Davanın 1 Haziran 2017’de görülen ilk duruşmasına Mahalli’nin yanı sıra şikayetçi Cumhurbaşkanı Recep Tayyip Erdoğan'ın avukatı Ferah Yıldız da katıldı. Mahalli savunmasında, bir gazeteci olarak hükümet politikalarını eleştirme hakkının bulunduğunu söyledi.
Hüsnü Mahalli’nin bir sonraki duruşması 23 Kasım 2017’de görüldü. Duruşmada Mahalli beraatini talep ederken, Cumhurbaşkanı Erdoğan’ın avukatı Hatice Özay ise şikayetlerinin devam ettiğini belirterek, “Sanığın ifadelerinin, sert eleştiri sınırlarını aştığını düşünüyoruz. Bu nedenle cezalandırılmasını talep ediyoruz,” dedi. Mahkeme, dosya eksikliğinin giderilmesi için duruşmayı ileri bir tarihe erteledi.
Davanın 1 Mart 2018 günü görülen üçüncü duruşmasında İstanbul 6. Asliye Ceza Mahkemesi görevsizlik kararı verdi.
Duruşmaya, 7 yıl 4 aya kadar hapis istemiyle tutuksuz yargılanan Mahalli ve avukatları katıldı. Duruşmada savunma yapan Mahalli, “Ben gazetecilik faaliyeti kapsamında özellikle siyasetçilerin söylediklerini kaynak olarak alıyorum. Dolayısıyla yorumlarımı da bu söylenenlere dayandırıyorum. Bana yöneltilen suçlamaların hiçbiri ciddi nitelikte değildir,” diyerek beraatini talep etti.

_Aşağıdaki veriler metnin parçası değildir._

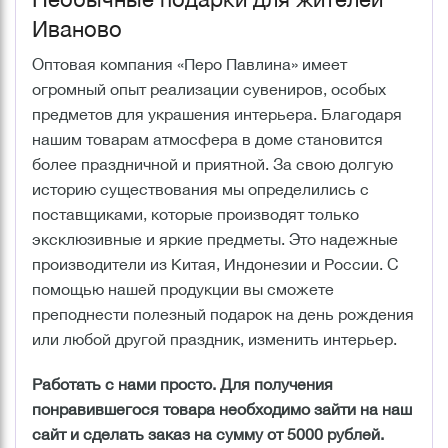
Иваново
Оптовая компания «Перо Павлина» имеет
огромный опыт реализации сувениров, особых
предметов для украшения интерьера. Благодаря
нашим товарам атмосфера в доме становится
более праздничной и приятной. За свою долгую
историю существования мы определились с
поставщиками, которые производят только
эксклюзивные и яркие предметы. Это надежные
производители из Китая, Индонезии и России. С
помощью нашей продукции вы сможете
преподнести полезный подарок на день рождения
или любой другой праздник, изменить интерьер.
Работать с нами просто. Для получения
понравившегося товара необходимо зайти на наш
сайт и сделать заказ на сумму от 5000 рублей.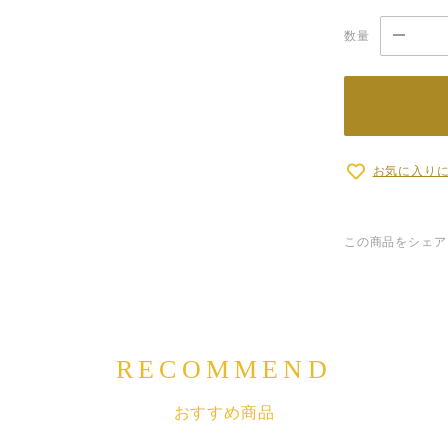
数量
お気に入り
この商品をシェア
RECOMMEND
おすすめ商品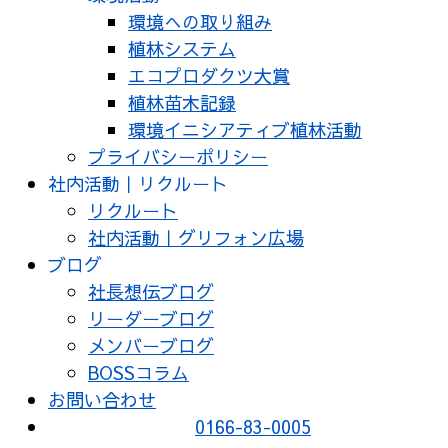
環境への取り組み
植林システム
エコプロダクツ大賞
植林苗木記録
環境イニシアティブ植林活動
プライバシーポリシー
社内活動｜リクルート
リクルート
社内活動｜グリフォン広場
ブログ
社長想伝ブログ
リーダーブログ
メンバーブログ
BOSSコラム
お問い合わせ
0166-83-0005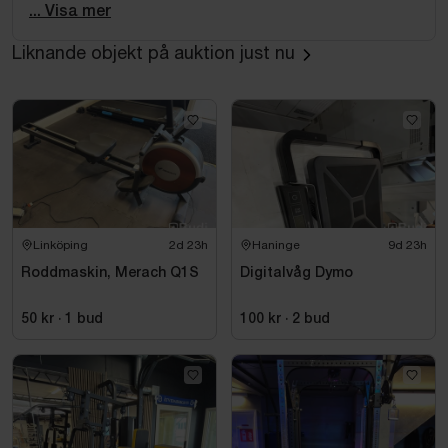
OBSERVERA:
... Visa mer
Enheten levereras utan batteri och måste drivas via
Liknande objekt på auktion just nu
nätadapter (ingår).
Specifikationer
Processor och Operativsystem
Operativsystem: Android 10.1 (RK3399)
RAM/ROM: 4GB RAM / 64GB lagring
CPU: RK3399, 6 kärnor, upp till 1,8 GHz
Linköping
2d 23h
Haninge
9d 23h
Uppdateringsfrekvens: 60 Hz
Roddmaskin, Merach Q1S
Digitalvåg Dymo
Skärm
50 kr
·
1
bud
100 kr
·
2
bud
Storlek: 43 tum pekskärm,
Ljusstyrka: Minst 250 cd/m²
Upplösning: 1920x1080 (Full HD)
Bildförhållande: 16:9
Visningsvinkel: Minst 178° (horisontellt och vertikalt)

Mahkeme, görevsizlik kararı vererek basın suçlarına bakan İstanbul 2. Asliye Ceza Mahkemesi’nin görevli olduğunu ifade etti.
Davanın 8 Kasım 2018 günü İstanbul 2. Asliye Ceza Mahkemesince görülen karar duruşmasında Mahalli, “Cumhurbaşkanına hakaret” ve “kurul halinde çalışan kamu görevlilerine görevlerinden dolayı hakaret” suçlamalarıyla toplam 4 yıl 2 ay hapis cezasına çarptırıldı.
Duruşmada ek savunma yapan Mahalli, “Cumhurbaşkanına hakaret etmedim. Her zaman sayın cumhurbaşkanı ifadesini kullanırım. Diktatör kelimesi de hakaret içeren bir kelime değildir. Uluslararası camiada tek kişide toplanan yetkiyle ilgili belirtilmiş bir tanımdır” şeklinde konuştu.
Duruşma sonunda hükmünü açıklayan mahkeme, Mahalli’ye, “kurul halinde çalışan kamu görevlilerine görevlerinden dolayı hakaret” suçundan 1 yıl 8 ay 25 gün hapis cezası verdi. Mahkeme Mahalli’nin sabıkasız oluşu ve bir daha suç işlemeyeceği yönünde kanaat oluşması nedeniyle hakkındaki hükmün açıklanmasının geri bırakılmasına ve 5 yıl süreyle denetime tabi tutulmasına hükmetti. Mahkeme Mahalli’yi “Cumhurbaşkanına hakaret” suçundan ise 2 yıl 5 ay 5 gün hapis cezasına çarptırdı.